Our program allows for the execution of multiple tokens separated by pipes and has a working history. We also implemented redirections to i/o files, handled environment variables, signals (CTRL-c || CTRL-d || CTRL-\) and quotes. Lastly, we recreated the following builtins for our project, always following bash as a reference:
- echo with option -n
- cd with only a relative or absolute path
- pwd with no options
- export with no options
- unset with no options
- env with no options or arguments
- exit with no options
The readline library that we used for this project does contain leaks so apart from those, our program should be plague-free.

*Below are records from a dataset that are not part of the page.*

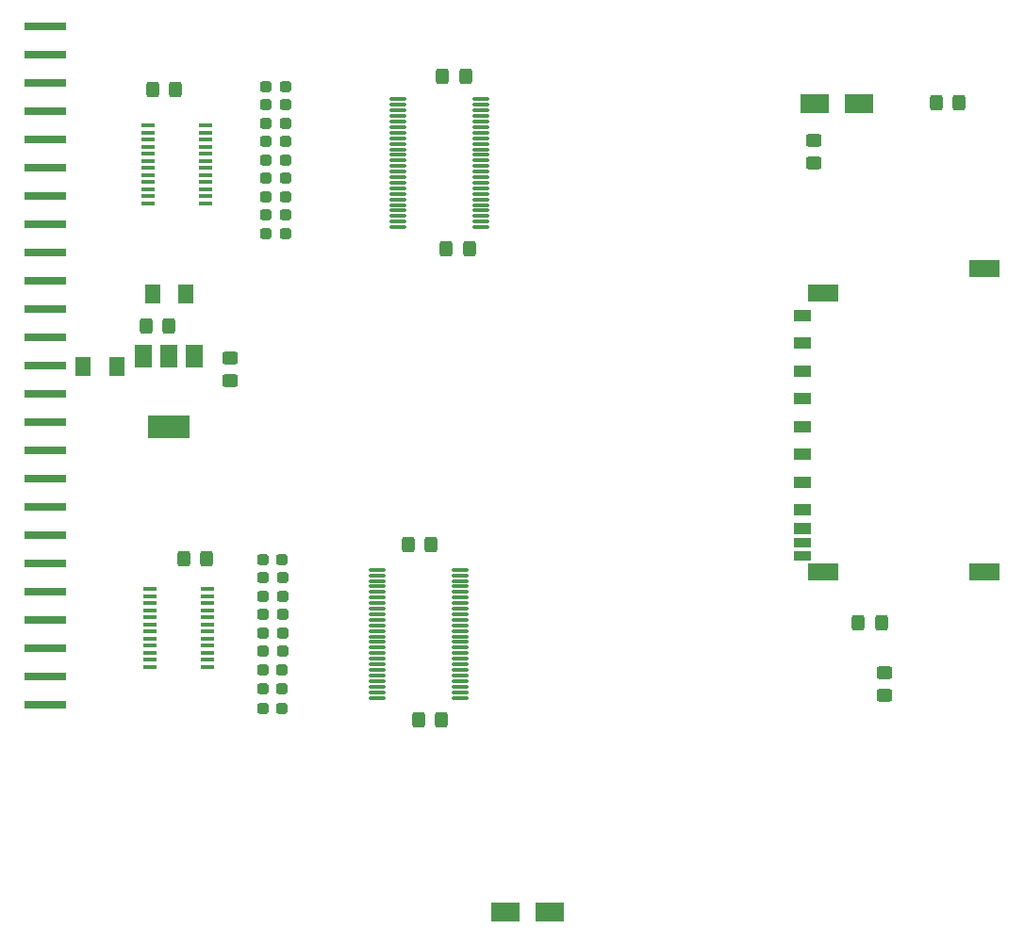
<source format=gbr>
%TF.GenerationSoftware,KiCad,Pcbnew,(6.0.2)*%
%TF.CreationDate,2022-04-15T06:18:49-06:00*%
%TF.ProjectId,XCVR_F4_SMD_V1,58435652-5f46-4345-9f53-4d445f56312e,rev?*%
%TF.SameCoordinates,Original*%
%TF.FileFunction,Paste,Top*%
%TF.FilePolarity,Positive*%
%FSLAX46Y46*%
G04 Gerber Fmt 4.6, Leading zero omitted, Abs format (unit mm)*
G04 Created by KiCad (PCBNEW (6.0.2)) date 2022-04-15 06:18:49*
%MOMM*%
%LPD*%
G01*
G04 APERTURE LIST*
G04 Aperture macros list*
%AMRoundRect*
0 Rectangle with rounded corners*
0 $1 Rounding radius*
0 $2 $3 $4 $5 $6 $7 $8 $9 X,Y pos of 4 corners*
0 Add a 4 corners polygon primitive as box body*
4,1,4,$2,$3,$4,$5,$6,$7,$8,$9,$2,$3,0*
0 Add four circle primitives for the rounded corners*
1,1,$1+$1,$2,$3*
1,1,$1+$1,$4,$5*
1,1,$1+$1,$6,$7*
1,1,$1+$1,$8,$9*
0 Add four rect primitives between the rounded corners*
20,1,$1+$1,$2,$3,$4,$5,0*
20,1,$1+$1,$4,$5,$6,$7,0*
20,1,$1+$1,$6,$7,$8,$9,0*
20,1,$1+$1,$8,$9,$2,$3,0*%
G04 Aperture macros list end*
%ADD10R,3.800000X0.750000*%
%ADD11RoundRect,0.237500X-0.287500X-0.237500X0.287500X-0.237500X0.287500X0.237500X-0.287500X0.237500X0*%
%ADD12RoundRect,0.250001X-0.462499X-0.624999X0.462499X-0.624999X0.462499X0.624999X-0.462499X0.624999X0*%
%ADD13RoundRect,0.250001X0.462499X0.624999X-0.462499X0.624999X-0.462499X-0.624999X0.462499X-0.624999X0*%
%ADD14RoundRect,0.237500X0.287500X0.237500X-0.287500X0.237500X-0.287500X-0.237500X0.287500X-0.237500X0*%
%ADD15R,1.500000X2.000000*%
%ADD16R,3.800000X2.000000*%
%ADD17R,1.200000X0.400000*%
%ADD18RoundRect,0.250000X-0.450000X0.325000X-0.450000X-0.325000X0.450000X-0.325000X0.450000X0.325000X0*%
%ADD19RoundRect,0.075000X-0.662500X-0.075000X0.662500X-0.075000X0.662500X0.075000X-0.662500X0.075000X0*%
%ADD20RoundRect,0.250000X-0.325000X-0.450000X0.325000X-0.450000X0.325000X0.450000X-0.325000X0.450000X0*%
%ADD21RoundRect,0.250000X0.325000X0.450000X-0.325000X0.450000X-0.325000X-0.450000X0.325000X-0.450000X0*%
%ADD22RoundRect,0.250000X0.450000X-0.325000X0.450000X0.325000X-0.450000X0.325000X-0.450000X-0.325000X0*%
%ADD23R,1.500000X0.960000*%
%ADD24R,1.500000X1.100000*%
%ADD25R,2.800000X1.500000*%
%ADD26R,2.500000X1.800000*%
G04 APERTURE END LIST*
D10*
%TO.C,J3*%
X107017820Y-129484120D03*
X107017820Y-126944120D03*
X107017820Y-124404120D03*
X107017820Y-121864120D03*
X107017820Y-119324120D03*
X107017820Y-116784120D03*
X107017820Y-114244120D03*
X107017820Y-111704120D03*
X107017820Y-109164120D03*
X107017820Y-106624120D03*
X107017820Y-104084120D03*
X107017820Y-101544120D03*
X107017820Y-99004120D03*
X107017820Y-96464120D03*
X107017820Y-93924120D03*
X107017820Y-91384120D03*
X107017820Y-88844120D03*
X107017820Y-86304120D03*
X107017820Y-83764120D03*
X107017820Y-81224120D03*
X107017820Y-78684120D03*
X107017820Y-76144120D03*
X107017820Y-73604120D03*
X107017820Y-71064120D03*
X107017820Y-68524120D03*
%TD*%
D11*
%TO.C,R6*%
X126537780Y-119689880D03*
X128287780Y-119689880D03*
%TD*%
%TO.C,R4*%
X126537780Y-118038880D03*
X128287780Y-118038880D03*
%TD*%
%TO.C,R5*%
X126523780Y-126293880D03*
X128273780Y-126293880D03*
%TD*%
%TO.C,R10*%
X126523780Y-128008380D03*
X128273780Y-128008380D03*
%TD*%
%TO.C,R7*%
X126537780Y-124642880D03*
X128287780Y-124642880D03*
%TD*%
%TO.C,R8*%
X126537780Y-121340880D03*
X128287780Y-121340880D03*
%TD*%
%TO.C,R1*%
X126523780Y-116387880D03*
X128273780Y-116387880D03*
%TD*%
%TO.C,R11*%
X126523780Y-129786380D03*
X128273780Y-129786380D03*
%TD*%
%TO.C,R9*%
X126537780Y-122991880D03*
X128287780Y-122991880D03*
%TD*%
D12*
%TO.C,C1*%
X116664080Y-92506800D03*
X119639080Y-92506800D03*
%TD*%
D13*
%TO.C,C2*%
X113386260Y-99082860D03*
X110411260Y-99082860D03*
%TD*%
D11*
%TO.C,R3*%
X126804420Y-73916540D03*
X128554420Y-73916540D03*
%TD*%
%TO.C,R2*%
X126804420Y-75567540D03*
X128554420Y-75567540D03*
%TD*%
D14*
%TO.C,R18*%
X128554420Y-83822540D03*
X126804420Y-83822540D03*
%TD*%
%TO.C,R17*%
X128554420Y-85473540D03*
X126804420Y-85473540D03*
%TD*%
%TO.C,R16*%
X128554420Y-87124540D03*
X126804420Y-87124540D03*
%TD*%
%TO.C,R15*%
X128554420Y-82171540D03*
X126804420Y-82171540D03*
%TD*%
%TO.C,R14*%
X128554420Y-80520540D03*
X126804420Y-80520540D03*
%TD*%
%TO.C,R13*%
X128554420Y-78869540D03*
X126804420Y-78869540D03*
%TD*%
%TO.C,R12*%
X128568420Y-77218540D03*
X126818420Y-77218540D03*
%TD*%
D15*
%TO.C,U3*%
X120393220Y-98146920D03*
X118093220Y-98146920D03*
D16*
X118093220Y-104446920D03*
D15*
X115793220Y-98146920D03*
%TD*%
D17*
%TO.C,U2*%
X116203420Y-77409040D03*
X116203420Y-78044040D03*
X116203420Y-78679040D03*
X116203420Y-79314040D03*
X116203420Y-79949040D03*
X116203420Y-80584040D03*
X116203420Y-81219040D03*
X116203420Y-81854040D03*
X116203420Y-82489040D03*
X116203420Y-83124040D03*
X116203420Y-83759040D03*
X116203420Y-84394040D03*
X121403420Y-84394040D03*
X121403420Y-83759040D03*
X121403420Y-83124040D03*
X121403420Y-82489040D03*
X121403420Y-81854040D03*
X121403420Y-81219040D03*
X121403420Y-80584040D03*
X121403420Y-79949040D03*
X121403420Y-79314040D03*
X121403420Y-78679040D03*
X121403420Y-78044040D03*
X121403420Y-77409040D03*
%TD*%
%TO.C,U1*%
X116353280Y-119054880D03*
X116353280Y-119689880D03*
X116353280Y-120324880D03*
X116353280Y-120959880D03*
X116353280Y-121594880D03*
X116353280Y-122229880D03*
X116353280Y-122864880D03*
X116353280Y-123499880D03*
X116353280Y-124134880D03*
X116353280Y-124769880D03*
X116353280Y-125404880D03*
X116353280Y-126039880D03*
X121553280Y-126039880D03*
X121553280Y-125404880D03*
X121553280Y-124769880D03*
X121553280Y-124134880D03*
X121553280Y-123499880D03*
X121553280Y-122864880D03*
X121553280Y-122229880D03*
X121553280Y-121594880D03*
X121553280Y-120959880D03*
X121553280Y-120324880D03*
X121553280Y-119689880D03*
X121553280Y-119054880D03*
%TD*%
D18*
%TO.C,C3*%
X176034700Y-78733540D03*
X176034700Y-80783540D03*
%TD*%
D19*
%TO.C,U4*%
X136832340Y-117330720D03*
X136832340Y-117830720D03*
X136832340Y-118330720D03*
X136832340Y-118830720D03*
X136832340Y-119330720D03*
X136832340Y-119830720D03*
X136832340Y-120330720D03*
X136832340Y-120830720D03*
X136832340Y-121330720D03*
X136832340Y-121830720D03*
X136832340Y-122330720D03*
X136832340Y-122830720D03*
X136832340Y-123330720D03*
X136832340Y-123830720D03*
X136832340Y-124330720D03*
X136832340Y-124830720D03*
X136832340Y-125330720D03*
X136832340Y-125830720D03*
X136832340Y-126330720D03*
X136832340Y-126830720D03*
X136832340Y-127330720D03*
X136832340Y-127830720D03*
X136832340Y-128330720D03*
X136832340Y-128830720D03*
X144257340Y-128830720D03*
X144257340Y-128330720D03*
X144257340Y-127830720D03*
X144257340Y-127330720D03*
X144257340Y-126830720D03*
X144257340Y-126330720D03*
X144257340Y-125830720D03*
X144257340Y-125330720D03*
X144257340Y-124830720D03*
X144257340Y-124330720D03*
X144257340Y-123830720D03*
X144257340Y-123330720D03*
X144257340Y-122830720D03*
X144257340Y-122330720D03*
X144257340Y-121830720D03*
X144257340Y-121330720D03*
X144257340Y-120830720D03*
X144257340Y-120330720D03*
X144257340Y-119830720D03*
X144257340Y-119330720D03*
X144257340Y-118830720D03*
X144257340Y-118330720D03*
X144257340Y-117830720D03*
X144257340Y-117330720D03*
%TD*%
%TO.C,U5*%
X138674820Y-75052480D03*
X138674820Y-75552480D03*
X138674820Y-76052480D03*
X138674820Y-76552480D03*
X138674820Y-77052480D03*
X138674820Y-77552480D03*
X138674820Y-78052480D03*
X138674820Y-78552480D03*
X138674820Y-79052480D03*
X138674820Y-79552480D03*
X138674820Y-80052480D03*
X138674820Y-80552480D03*
X138674820Y-81052480D03*
X138674820Y-81552480D03*
X138674820Y-82052480D03*
X138674820Y-82552480D03*
X138674820Y-83052480D03*
X138674820Y-83552480D03*
X138674820Y-84052480D03*
X138674820Y-84552480D03*
X138674820Y-85052480D03*
X138674820Y-85552480D03*
X138674820Y-86052480D03*
X138674820Y-86552480D03*
X146099820Y-86552480D03*
X146099820Y-86052480D03*
X146099820Y-85552480D03*
X146099820Y-85052480D03*
X146099820Y-84552480D03*
X146099820Y-84052480D03*
X146099820Y-83552480D03*
X146099820Y-83052480D03*
X146099820Y-82552480D03*
X146099820Y-82052480D03*
X146099820Y-81552480D03*
X146099820Y-81052480D03*
X146099820Y-80552480D03*
X146099820Y-80052480D03*
X146099820Y-79552480D03*
X146099820Y-79052480D03*
X146099820Y-78552480D03*
X146099820Y-78052480D03*
X146099820Y-77552480D03*
X146099820Y-77052480D03*
X146099820Y-76552480D03*
X146099820Y-76052480D03*
X146099820Y-75552480D03*
X146099820Y-75052480D03*
%TD*%
D20*
%TO.C,C4*%
X139600720Y-115072160D03*
X141650720Y-115072160D03*
%TD*%
%TO.C,C5*%
X142671580Y-72953880D03*
X144721580Y-72953880D03*
%TD*%
D21*
%TO.C,R19*%
X121478040Y-116304060D03*
X119428040Y-116304060D03*
%TD*%
D22*
%TO.C,R21*%
X182328820Y-128613119D03*
X182328820Y-126563119D03*
%TD*%
D21*
%TO.C,C6*%
X118685420Y-74206100D03*
X116635420Y-74206100D03*
%TD*%
D20*
%TO.C,C7*%
X116060001Y-95455740D03*
X118110001Y-95455740D03*
%TD*%
D22*
%TO.C,C8*%
X123596400Y-100353080D03*
X123596400Y-98303080D03*
%TD*%
D20*
%TO.C,C9*%
X186965480Y-75399900D03*
X189015480Y-75399900D03*
%TD*%
%TO.C,C10*%
X140494800Y-130810000D03*
X142544800Y-130810000D03*
%TD*%
%TO.C,C11*%
X180012120Y-122087640D03*
X182062120Y-122087640D03*
%TD*%
D23*
%TO.C,SD1*%
X175011080Y-116095780D03*
X175011080Y-114895780D03*
D24*
X175011080Y-113595780D03*
X175011080Y-111895780D03*
X175011080Y-109465780D03*
X175011080Y-106965780D03*
X175011080Y-104465780D03*
X175011080Y-101965780D03*
X175011080Y-99465780D03*
X175011080Y-96965780D03*
X175011080Y-94465780D03*
D25*
X176811080Y-117555780D03*
X176811080Y-92455780D03*
X191311080Y-117555780D03*
X191311080Y-90255780D03*
%TD*%
D26*
%TO.C,D1*%
X176070760Y-75410060D03*
X180070760Y-75410060D03*
%TD*%
%TO.C,D2*%
X152301960Y-148130260D03*
X148301960Y-148130260D03*
%TD*%
D20*
%TO.C,C12*%
X143017020Y-88447880D03*
X145067020Y-88447880D03*
%TD*%
M02*

</source>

git clone https://github.com/kuragna/minishell
cd minishell && make
./minishell
A shell is a program which takes a prompt from the user (strings of characters), interprets them as individual tokens (tokenizer) and categorizes them based on their respectives lexical order (lexer). It proceeds to execute these tokens to output the desired result back to the user. To understand any shell, it is important to understand the lexer side of the shell, the parsing side and its executing side.

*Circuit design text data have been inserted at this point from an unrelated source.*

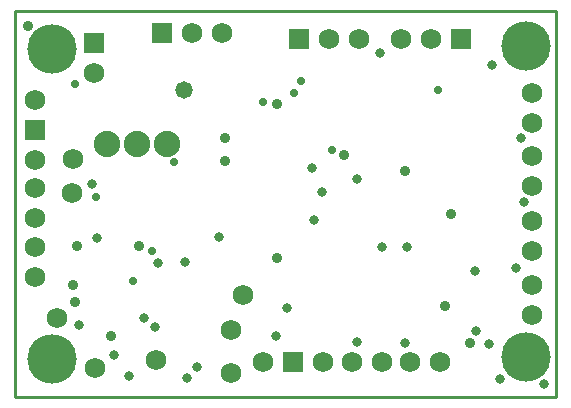
<source format=gbs>
G04 Layer_Color=16711935*
%FSLAX23Y23*%
%MOIN*%
G70*
G01*
G75*
%ADD29C,0.010*%
%ADD37C,0.028*%
%ADD61R,0.068X0.068*%
%ADD62C,0.068*%
%ADD63R,0.068X0.068*%
%ADD64C,0.088*%
%ADD65C,0.032*%
%ADD66C,0.036*%
%ADD67C,0.058*%
%ADD68C,0.165*%
D29*
X3698Y7052D02*
X5501D01*
X3698Y5766D02*
Y7052D01*
Y5766D02*
X5501D01*
Y7052D01*
D37*
X4627Y6778D02*
D03*
X4651Y6819D02*
D03*
X3968Y6431D02*
D03*
X4753Y6587D02*
D03*
X4226Y6547D02*
D03*
X3899Y6808D02*
D03*
X4523Y6749D02*
D03*
X4153Y6253D02*
D03*
X5106Y6787D02*
D03*
X4091Y6153D02*
D03*
D61*
X3763Y6656D02*
D03*
X3962Y6946D02*
D03*
D62*
X3763Y6756D02*
D03*
Y6556D02*
D03*
Y6361D02*
D03*
Y6461D02*
D03*
Y6266D02*
D03*
Y6166D02*
D03*
X4288Y6979D02*
D03*
X4388D02*
D03*
X3836Y6027D02*
D03*
X3965Y5863D02*
D03*
X4525Y5881D02*
D03*
X4725D02*
D03*
X4920D02*
D03*
X4820D02*
D03*
X5015D02*
D03*
X5115D02*
D03*
X4418Y5845D02*
D03*
X4168Y5887D02*
D03*
X3962Y6846D02*
D03*
X5420Y6778D02*
D03*
Y6678D02*
D03*
Y6251D02*
D03*
Y6351D02*
D03*
Y6467D02*
D03*
Y6567D02*
D03*
Y6140D02*
D03*
Y6040D02*
D03*
X4459Y6106D02*
D03*
X4419Y5990D02*
D03*
X3889Y6444D02*
D03*
X3891Y6558D02*
D03*
X4844Y6958D02*
D03*
X4744D02*
D03*
X4983D02*
D03*
X5083D02*
D03*
D63*
X4188Y6979D02*
D03*
X4625Y5881D02*
D03*
X4644Y6958D02*
D03*
X5183D02*
D03*
D64*
X4205Y6610D02*
D03*
X4105D02*
D03*
X4005D02*
D03*
D65*
X5234Y5986D02*
D03*
X5276Y5942D02*
D03*
X5314Y5825D02*
D03*
X4078Y5834D02*
D03*
X4568Y5969D02*
D03*
X4028Y5904D02*
D03*
X3970Y6294D02*
D03*
X5385Y6628D02*
D03*
X4686Y6527D02*
D03*
X3953Y6475D02*
D03*
X5460Y5807D02*
D03*
X5003Y6264D02*
D03*
X5230Y6186D02*
D03*
X4264Y6214D02*
D03*
X4127Y6028D02*
D03*
X4836Y5949D02*
D03*
X5393Y6414D02*
D03*
X5369Y6196D02*
D03*
X4915Y6913D02*
D03*
X5288Y6873D02*
D03*
X4996Y5946D02*
D03*
X4377Y6297D02*
D03*
X4174Y6213D02*
D03*
X3911Y6005D02*
D03*
X4721Y6449D02*
D03*
X4604Y6061D02*
D03*
X4165Y5999D02*
D03*
X4836Y6493D02*
D03*
X4305Y5865D02*
D03*
X4272Y5830D02*
D03*
X4922Y6264D02*
D03*
X4693Y6355D02*
D03*
D66*
X5213Y5945D02*
D03*
X3741Y7002D02*
D03*
X4396Y6628D02*
D03*
X4397Y6551D02*
D03*
X4793Y6573D02*
D03*
X4572Y6741D02*
D03*
X3891Y6138D02*
D03*
X4570Y6230D02*
D03*
X4997Y6517D02*
D03*
X5150Y6376D02*
D03*
X5132Y6070D02*
D03*
X3899Y6081D02*
D03*
X4110Y6268D02*
D03*
X3903Y6269D02*
D03*
X4019Y5968D02*
D03*
D67*
X4261Y6788D02*
D03*
D68*
X3822Y6924D02*
D03*
X5400Y6936D02*
D03*
X3821Y5893D02*
D03*
X5400Y5899D02*
D03*
M02*

</source>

The lexer side takes a user's prompt and converts it into an ordered list of tokens, with each token having a lexical value. Our program's lexing grammar is consisted of words, redirections, pipes and newline. We defined a token as a character or string of characters that were delimited by a space or a newline (aka the end of the prompt) or by a delimitor (which could be a redirection or pipe).
The parser takes tokens, categorizes them following our grammar and stores them in an abstract syntax tree. By using of a top-down approach:
- for each iteration, we would check if the position was bigger than our prompt len -> if yes that means that we are at the end of the prompt -> so the type is NEWLINE
- is the current token a PIPE -> if yes then the type is PIPE; if no, we go to "2"
- is the current token a REDIR -> if yes, the type is REDIR and the next token type is a WORD; if no, we go to "3"
- the current token type is WORD
In order to store our tokens, we made use of the Abstract Syntax Tree (AST) structure. We chose the AST as it makes the execution part of this program much more efficient and easy to code.
The execution side is pretty self-explanatory; it takes our categorized tokens from our AST and executes them returning the result as an output to the user. The first thing to be done is to make a copy of the current environment to our program so that we are able to manipulate it in later stages (i.e. with export, unset, built-in). Depending on the token type passed to our exeutor, the program will one of two functions:
ms_exec_pipe
to execute a PIPE node or ms_exec_cmd
to execute a CMD node.
Note
CMD nodes contain the base command, the options associated to that command and the redirections (if provided) linked to that command.
If ms_exec_pipe
is called, the function will change the I/O to the corresponding file descriptors allowing the output of a command to become the input of the next command if both commands were delimited by a pipe. It would then execute the left nodes of the AST, change the I/O to prepare the execution of the right nodes of the AST and execute the right nodes. Its last action is to close all the file descriptors it opened.
If ms_exec_cmd
is called, it will go through the following conditions:
- does the current cmd have the REDIR type -> if yes: it calls the
ms_io_handle
function to redirect input and output to their corresponding locations; go to "2" - is the current cmd a builtin -> if yes: it calls the
ms_exec_in
function to execute them as builtins and returns 0; else go to "3" - it will fork the current process and execute the external commands. That's it.